The Bee Gees: How Can You Mend a Broken Heart

Photo credit: Courtesy of HBO
The Bee Gees

By Rick Gables

HBO will premiere its feature documentary The Bee Gees: How Can You Mend a Broken Heart on Saturday, Dec. 12, at 8 p.m. ET/PT. The film chronicles the triumphs and hurdles of brothers Barry, Maurice and Robin Gibb, otherwise known as the Bee Gees. The iconic trio, who found early fame in the 1960s, went on to write over 1,000 songs, including 20 No. 1 hits throughout their storied career. Viewers will follow the Bee Gees’ meteoric rise as they rode the highs of fame and fortune, negotiated the vagaries of the ever-shifting music business and navigated the complexities of working so intimately alongside family. The story takes us from their childhood in 1950s Australia to the artistic crucible of 1960s London and to the sun-drenched coast of Miami. The band created a distinct sound with their three-part harmonizing, their melodic voices forming a new kind of instrument.

CBS will air its new one-hour concert special, Play On: Celebrating the Power of Music to Make Change on Saturday, Dec. 5, at 9 p.m. ET/PT. The event will feature performances from iconic music venues in Los Angeles, Nashville and New York. The All-Star Lineup includes Andra Day, Bon Jovi, Jon Batiste, Machine Gun Kelly, Maren Morris, Sheryl Crow, Slick Rick, Snoop Dogg, The Highwomen, Yola, Ziggy Marley and more. The music lineup will span the genres of country, rock, hip hop and jazz/funk. Hosted by Kevin Bacon, the concert will financially benefit the NAACP Legal Defense and Educational Fund, along with WhyHunger.

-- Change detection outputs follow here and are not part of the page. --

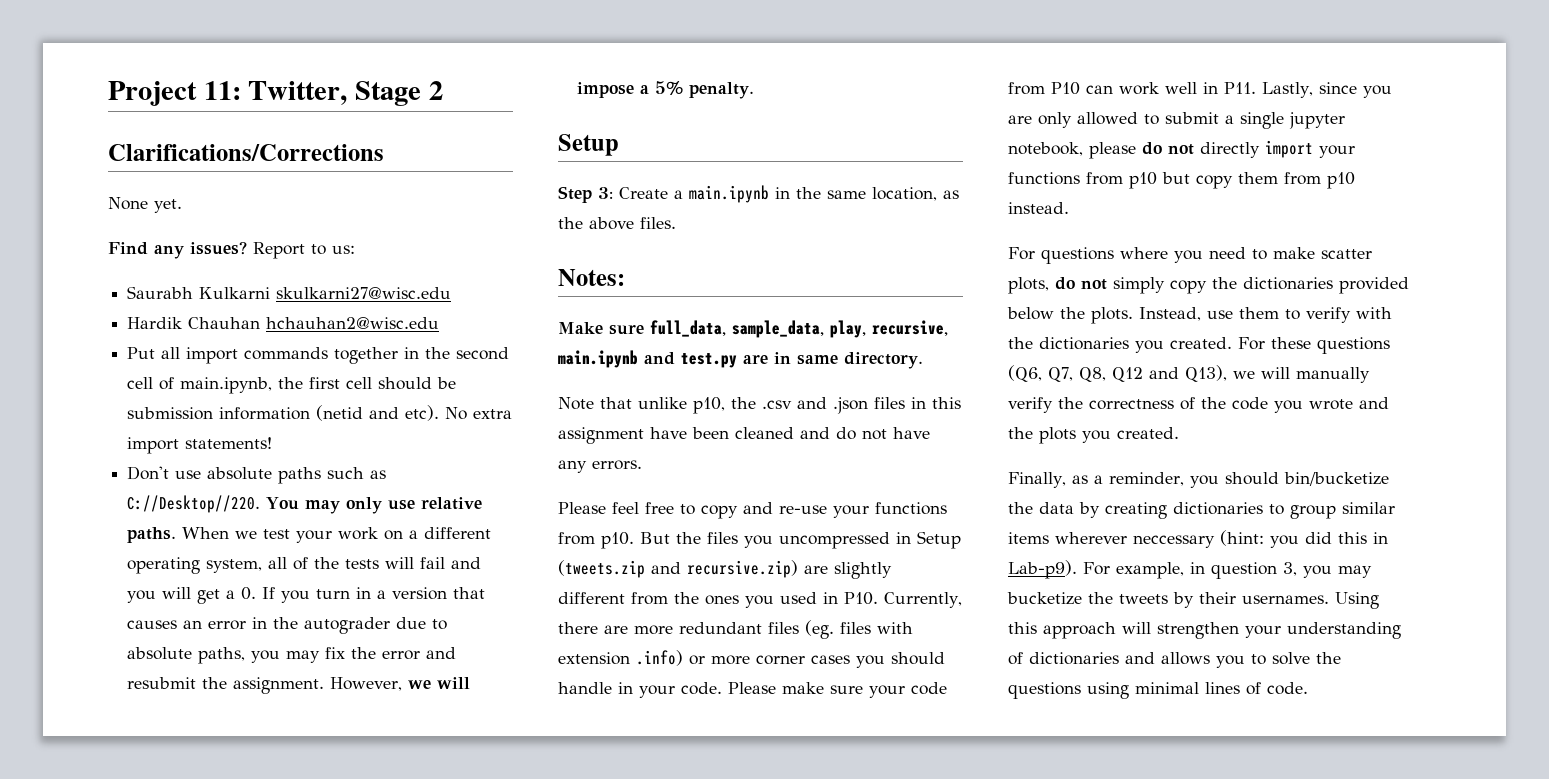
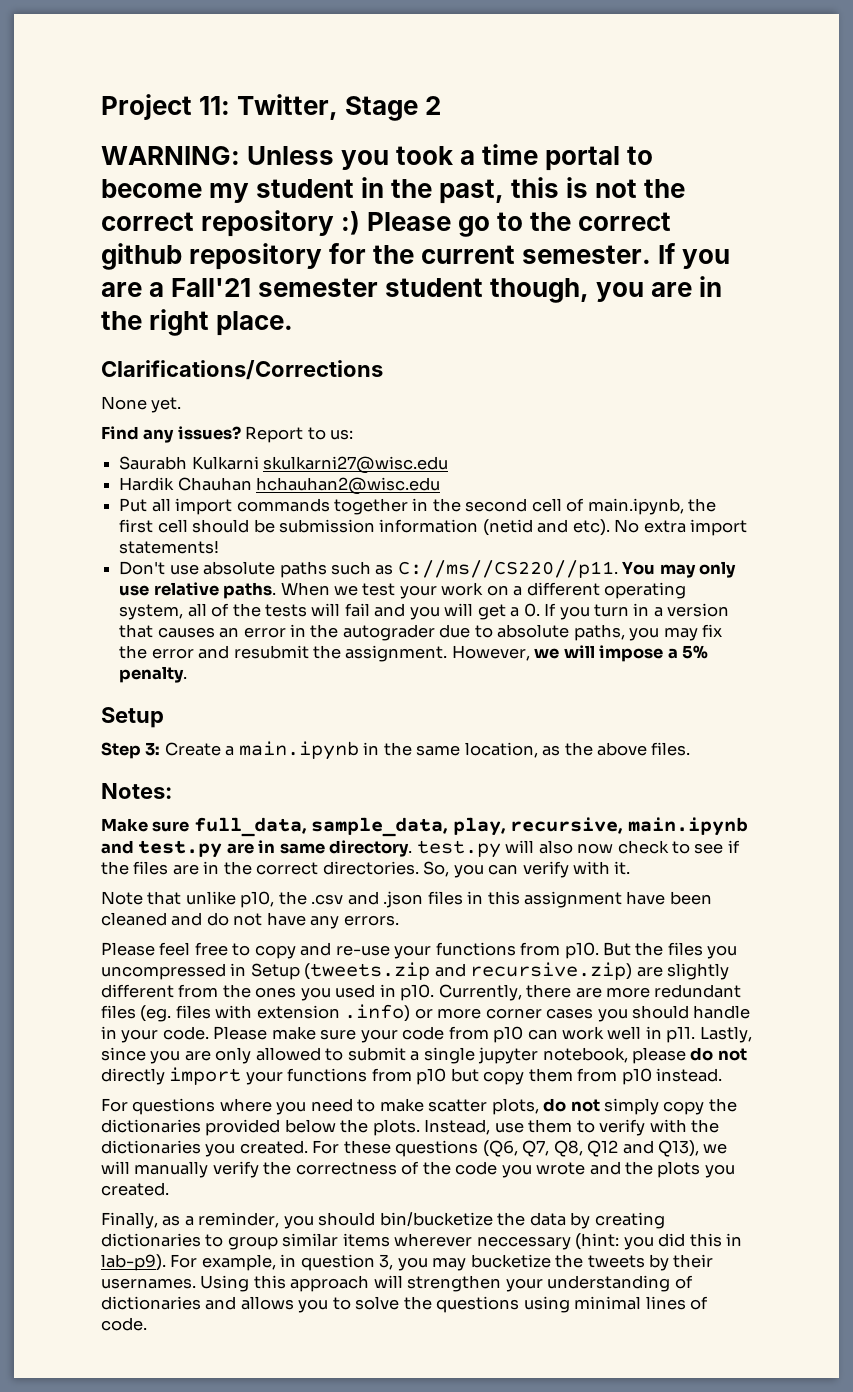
(443, 90) none -> [101,144,654,171] [101,177,686,204] [101,210,672,237] [101,243,731,270] [101,276,723,303] [101,309,294,336] // WARNING: Unless you took a time portal to become my student in the past, this is not the correct repository :) Please go to the correct github repository for the current semester. If you are a Fall'21 semester student though, you are in the right place.
[127,495,261,513] C://Desktop//220. -> [397,560,618,578] C://ms//CS220//p11.
(923, 360) none -> [416,840,740,858] [101,861,631,878] test.py will also now check to see if the files are in the correct directories. So, you can verify with it.
[844,592,878,605] P10. -> [400,984,435,1001] p10.
[1051,82,1080,95] P10 -> [493,1026,524,1043] p10
[1224,82,1256,94] P11. -> [666,1026,696,1043] p11.
[1008,560,1077,579] Lab-p9). -> [101,1254,166,1271] lab-p9).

SHOWTIME will premiere its newest documentary, My Psychedelic Love Story on Sunday, Nov. 29, at 9 p.m. ET/PT. The film is a psychedelic head trip, crossed with a possible CIA conspiracy and wrapped in a fascinating love story, told by the late Joanna Harcourt-Smith about her time with Timothy Leary. The documentary examines the twists and turns that led Leary, the High Priest of LSD, to seemingly sell out the millions he urged to “turn on, tune in and drop out” and become a narc in 1974. At the heart of the story is the woman Leary described as his “perfect love.” Was she a government pawn, a Mata Hari or simply a beautiful, young, intelligent woman on the trip of a lifetime? Through a series of candid interviews, Errol Morris and Harcourt-Smith reexamine this chaotic period, resulting in a singular snapshot of the early 1970s cultural landscape – and its profound impact on the trajectory of one woman’s life.